In this case, a pre-election agreement was validly signed by almost all unions in a company, including the CFTC. The agreement stipulated that ballots would be conducted by electronic vote, in accordance with a company collective agreement. Although the FO union did not sign the pre-election agreement, it subsequently presented candidates for the elections without expressing any reservations about the voting procedures stipulated in the agreement. Following the election results, both the CFTC and FO unions, along with several of their candidates, requested the annulment of the elections, contesting the validity of the pre-election agreement.

The question submitted to the French Supreme Court was therefore whether the unions and their candidates could legitimately contest the regularity of the elections based on the violation of a public order rule within the stipulations of the pre-election agreement, despite the absence of reservations when the agreement was signed and when the candidates were presented.

The French Supreme Court’s answer is in the negative, limiting the challenge both to unions that have not expressed reservations and to their candidates, even in cases where the stipulations of the pre-election agreement do not comply with the general principles of electoral law regarding the personal exercise of the right to vote.

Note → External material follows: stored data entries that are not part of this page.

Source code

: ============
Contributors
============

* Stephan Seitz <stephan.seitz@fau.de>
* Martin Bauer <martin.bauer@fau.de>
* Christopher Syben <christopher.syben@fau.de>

  • Regarding the restriction for unions that have not expressed reservations: It is established case law that unions which signed the pre-election agreement without making any reservations, as well as unions that, although not signatories to the pre-election agreement, put forward candidates without making any reservations, cannot contest the agreement (French Supreme Court, March 20, 2024, 22-23.929).
  • Regarding the restriction on candidates: The novelty of this ruling lies in the fact that the French Supreme Court considers, for the first time, that the inability to contest the pre-election agreement, which applies to unions that have not expressed any reservations, also extends to any employee, candidate, or elected official appearing on a list of these unions, even if they cite a violation of public order rules by the agreement.

This restriction is far-reaching, as it establishes a direct link between the conduct of the union and the ability of its members to contest the elections.